Source records:
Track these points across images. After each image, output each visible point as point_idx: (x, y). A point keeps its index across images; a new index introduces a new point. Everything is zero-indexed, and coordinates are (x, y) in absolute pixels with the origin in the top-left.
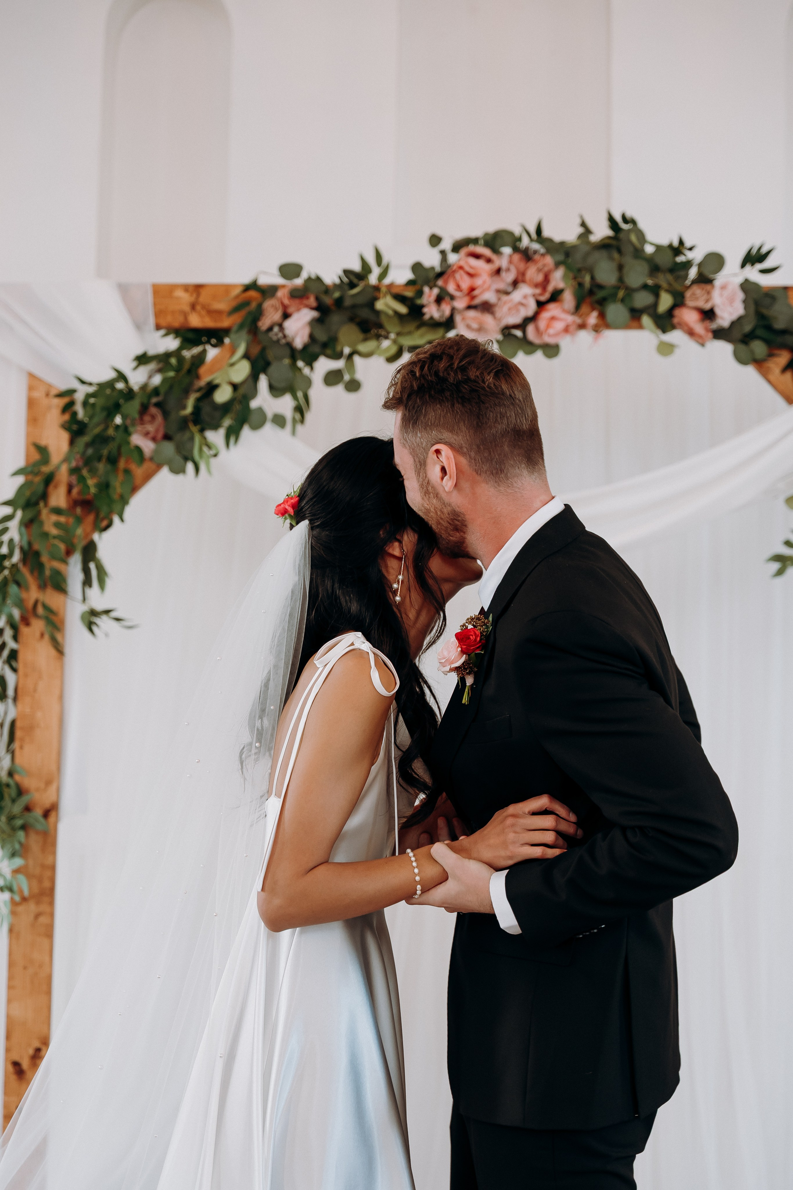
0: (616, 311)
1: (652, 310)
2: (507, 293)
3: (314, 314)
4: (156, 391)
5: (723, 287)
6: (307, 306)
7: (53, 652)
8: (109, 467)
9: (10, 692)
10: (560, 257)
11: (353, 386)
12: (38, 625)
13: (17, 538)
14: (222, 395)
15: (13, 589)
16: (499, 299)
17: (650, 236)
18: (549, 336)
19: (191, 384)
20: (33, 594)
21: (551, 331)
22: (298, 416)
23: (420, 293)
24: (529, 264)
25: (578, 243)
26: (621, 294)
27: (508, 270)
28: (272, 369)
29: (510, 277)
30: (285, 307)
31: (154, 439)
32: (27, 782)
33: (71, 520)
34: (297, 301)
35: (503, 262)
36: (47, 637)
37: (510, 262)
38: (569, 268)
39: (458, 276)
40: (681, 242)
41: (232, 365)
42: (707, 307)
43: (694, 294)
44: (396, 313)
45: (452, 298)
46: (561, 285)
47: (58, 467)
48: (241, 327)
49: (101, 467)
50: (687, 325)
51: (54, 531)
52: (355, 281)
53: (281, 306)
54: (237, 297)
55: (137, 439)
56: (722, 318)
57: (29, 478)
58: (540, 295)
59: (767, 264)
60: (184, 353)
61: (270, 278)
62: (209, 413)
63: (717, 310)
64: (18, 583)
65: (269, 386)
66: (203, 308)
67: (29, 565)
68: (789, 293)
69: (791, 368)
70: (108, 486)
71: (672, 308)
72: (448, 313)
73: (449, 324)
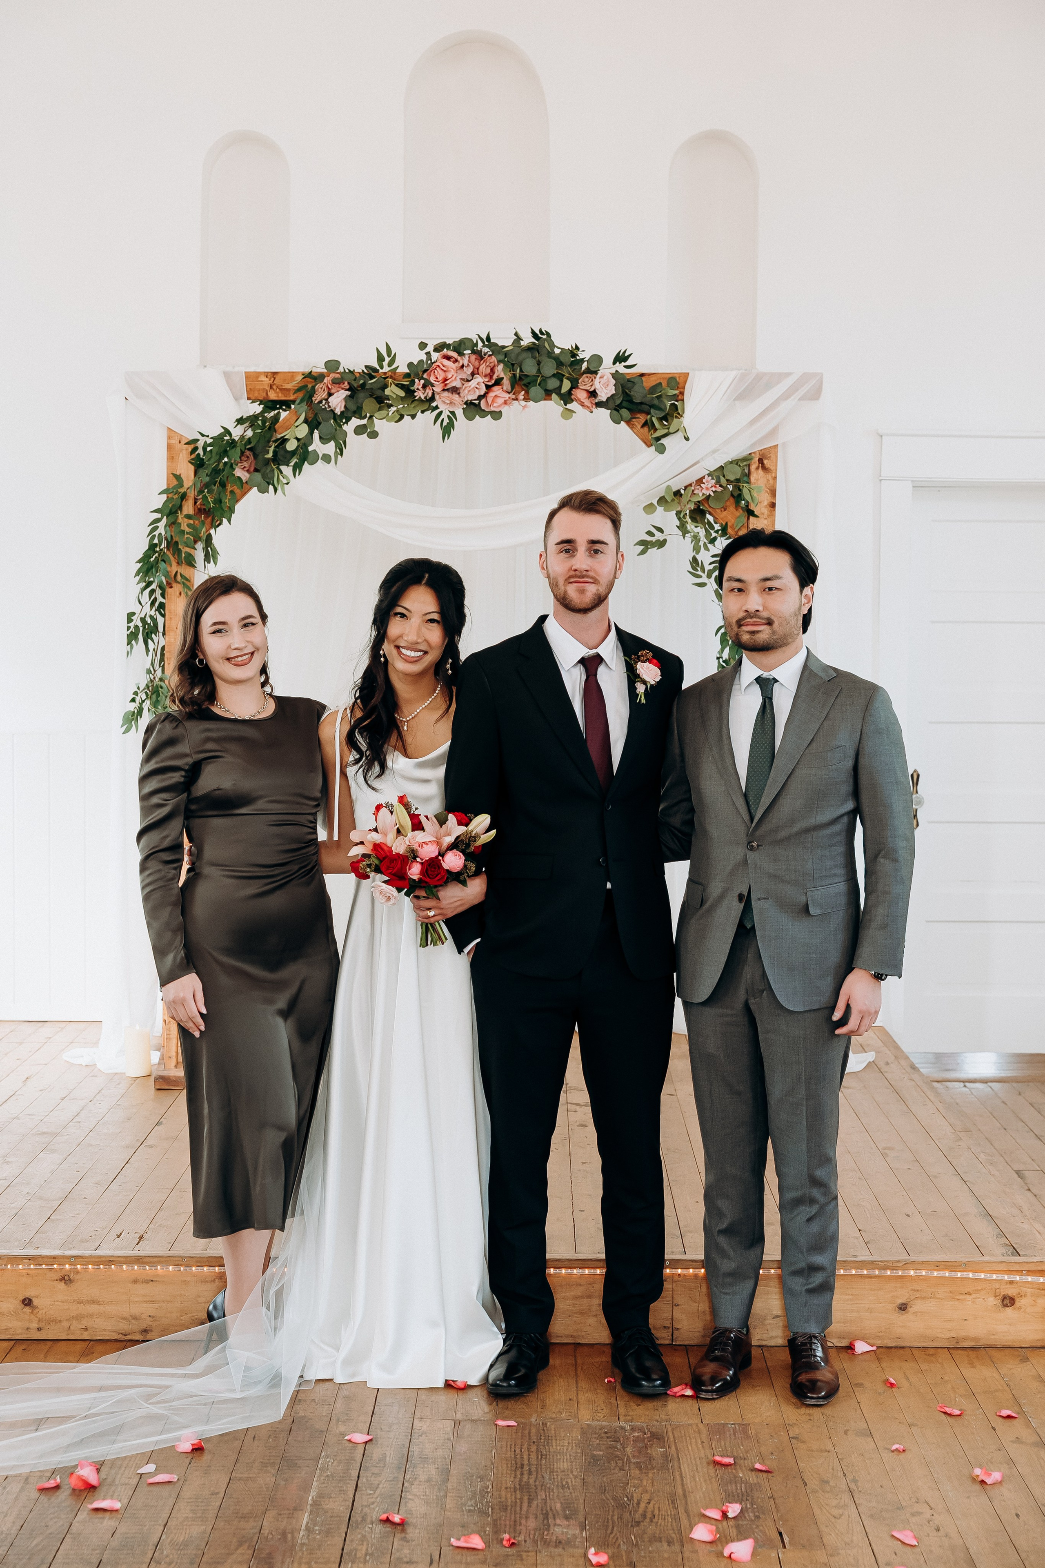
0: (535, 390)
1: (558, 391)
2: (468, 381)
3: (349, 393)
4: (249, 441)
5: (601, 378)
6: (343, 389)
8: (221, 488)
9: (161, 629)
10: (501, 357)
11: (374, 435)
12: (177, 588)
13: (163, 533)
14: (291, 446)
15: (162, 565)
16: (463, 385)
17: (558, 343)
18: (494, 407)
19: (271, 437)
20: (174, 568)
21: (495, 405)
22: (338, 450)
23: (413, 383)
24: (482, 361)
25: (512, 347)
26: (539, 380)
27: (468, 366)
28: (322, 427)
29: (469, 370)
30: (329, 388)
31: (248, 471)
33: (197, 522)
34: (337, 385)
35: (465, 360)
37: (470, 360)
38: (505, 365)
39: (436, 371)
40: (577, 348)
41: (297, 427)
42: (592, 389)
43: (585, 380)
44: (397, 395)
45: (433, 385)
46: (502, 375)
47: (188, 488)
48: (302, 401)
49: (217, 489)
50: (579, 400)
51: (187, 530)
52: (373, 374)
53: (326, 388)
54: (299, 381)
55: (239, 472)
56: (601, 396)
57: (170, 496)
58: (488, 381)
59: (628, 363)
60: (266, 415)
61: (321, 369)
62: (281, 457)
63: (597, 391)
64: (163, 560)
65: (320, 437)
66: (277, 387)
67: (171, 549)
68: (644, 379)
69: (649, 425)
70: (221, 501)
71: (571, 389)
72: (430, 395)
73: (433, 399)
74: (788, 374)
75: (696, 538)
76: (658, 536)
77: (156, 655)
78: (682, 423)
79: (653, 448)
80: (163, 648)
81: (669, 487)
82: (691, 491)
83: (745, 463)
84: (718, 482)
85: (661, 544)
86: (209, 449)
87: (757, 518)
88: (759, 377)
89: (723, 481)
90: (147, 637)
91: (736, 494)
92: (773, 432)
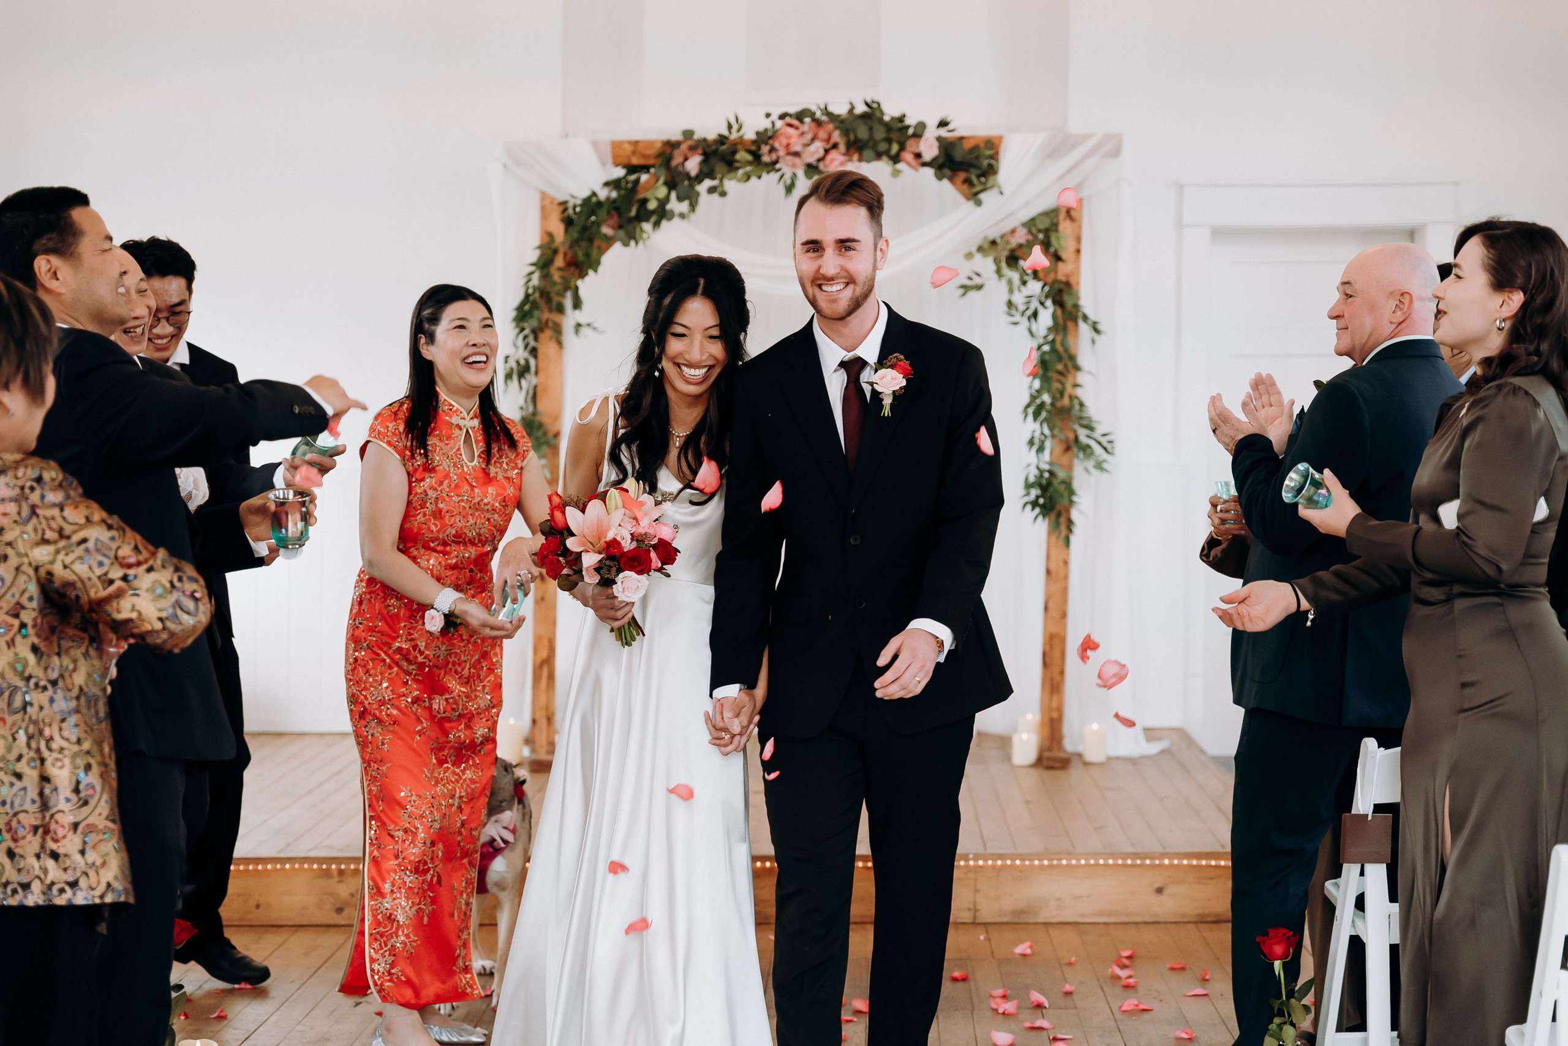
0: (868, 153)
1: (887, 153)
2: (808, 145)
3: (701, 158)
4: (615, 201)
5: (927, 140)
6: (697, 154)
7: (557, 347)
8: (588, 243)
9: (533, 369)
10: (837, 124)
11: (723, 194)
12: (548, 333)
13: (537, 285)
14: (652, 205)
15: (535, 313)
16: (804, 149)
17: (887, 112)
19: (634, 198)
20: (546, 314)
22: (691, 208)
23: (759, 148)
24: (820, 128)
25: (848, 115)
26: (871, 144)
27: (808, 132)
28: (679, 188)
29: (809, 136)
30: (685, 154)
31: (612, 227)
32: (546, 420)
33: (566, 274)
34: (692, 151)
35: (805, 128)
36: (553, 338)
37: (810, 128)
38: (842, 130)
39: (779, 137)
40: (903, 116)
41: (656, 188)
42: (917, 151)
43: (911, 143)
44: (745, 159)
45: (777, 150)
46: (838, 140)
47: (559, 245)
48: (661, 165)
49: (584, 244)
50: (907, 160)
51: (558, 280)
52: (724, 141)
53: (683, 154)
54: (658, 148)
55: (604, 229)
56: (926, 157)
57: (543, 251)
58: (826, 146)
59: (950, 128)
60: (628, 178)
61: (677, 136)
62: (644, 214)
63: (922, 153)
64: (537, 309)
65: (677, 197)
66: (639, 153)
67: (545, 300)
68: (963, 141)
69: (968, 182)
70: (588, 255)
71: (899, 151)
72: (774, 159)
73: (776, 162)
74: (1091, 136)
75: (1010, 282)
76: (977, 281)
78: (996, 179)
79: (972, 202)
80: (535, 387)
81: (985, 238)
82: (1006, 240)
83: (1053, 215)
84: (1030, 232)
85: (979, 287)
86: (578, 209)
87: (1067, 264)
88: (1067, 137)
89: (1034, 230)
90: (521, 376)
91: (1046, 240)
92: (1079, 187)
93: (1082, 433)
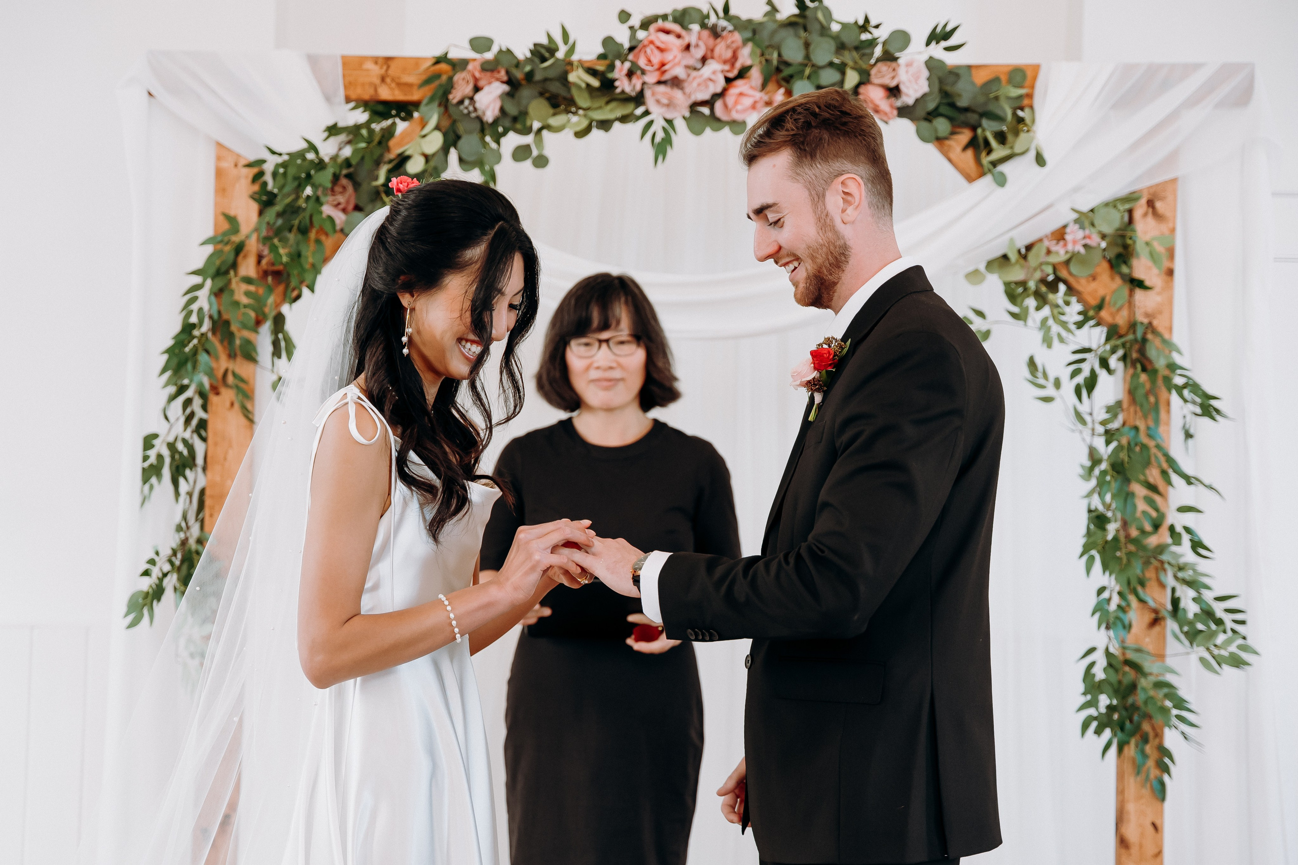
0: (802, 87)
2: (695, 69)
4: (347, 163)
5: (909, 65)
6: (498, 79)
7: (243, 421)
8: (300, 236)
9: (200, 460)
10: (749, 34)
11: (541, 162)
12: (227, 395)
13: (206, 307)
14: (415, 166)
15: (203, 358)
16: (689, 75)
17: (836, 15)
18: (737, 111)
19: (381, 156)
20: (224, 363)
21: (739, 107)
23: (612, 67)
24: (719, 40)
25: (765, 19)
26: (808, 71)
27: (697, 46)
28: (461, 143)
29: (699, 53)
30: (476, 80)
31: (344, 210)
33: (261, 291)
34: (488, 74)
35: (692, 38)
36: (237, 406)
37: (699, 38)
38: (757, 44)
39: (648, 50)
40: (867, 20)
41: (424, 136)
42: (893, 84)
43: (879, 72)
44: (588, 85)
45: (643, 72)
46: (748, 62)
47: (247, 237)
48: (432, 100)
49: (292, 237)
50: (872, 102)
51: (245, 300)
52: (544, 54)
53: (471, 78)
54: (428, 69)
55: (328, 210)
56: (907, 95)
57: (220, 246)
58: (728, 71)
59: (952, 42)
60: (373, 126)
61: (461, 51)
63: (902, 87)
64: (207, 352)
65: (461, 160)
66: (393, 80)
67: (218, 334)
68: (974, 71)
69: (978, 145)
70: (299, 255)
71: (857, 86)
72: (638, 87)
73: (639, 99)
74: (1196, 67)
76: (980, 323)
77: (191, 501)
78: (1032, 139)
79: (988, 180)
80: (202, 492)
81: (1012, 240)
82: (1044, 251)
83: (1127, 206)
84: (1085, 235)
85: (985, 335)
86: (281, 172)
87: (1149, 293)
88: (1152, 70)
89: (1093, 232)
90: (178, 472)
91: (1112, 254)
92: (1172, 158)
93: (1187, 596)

Exercise directions: Repeat, exactly as they stand above, the lines from the line with "38: (569, 268)" to the line with "65: (269, 386)", both lines included.

Result for this task:
38: (569, 268)
39: (458, 276)
40: (681, 242)
41: (232, 365)
42: (707, 307)
43: (694, 294)
44: (396, 313)
45: (452, 298)
46: (561, 285)
47: (58, 467)
48: (241, 327)
49: (101, 467)
50: (687, 325)
51: (54, 531)
52: (355, 281)
53: (281, 306)
54: (237, 297)
55: (137, 439)
56: (722, 318)
57: (29, 478)
58: (540, 295)
59: (767, 264)
60: (184, 353)
61: (270, 278)
62: (209, 413)
63: (717, 310)
64: (18, 583)
65: (269, 386)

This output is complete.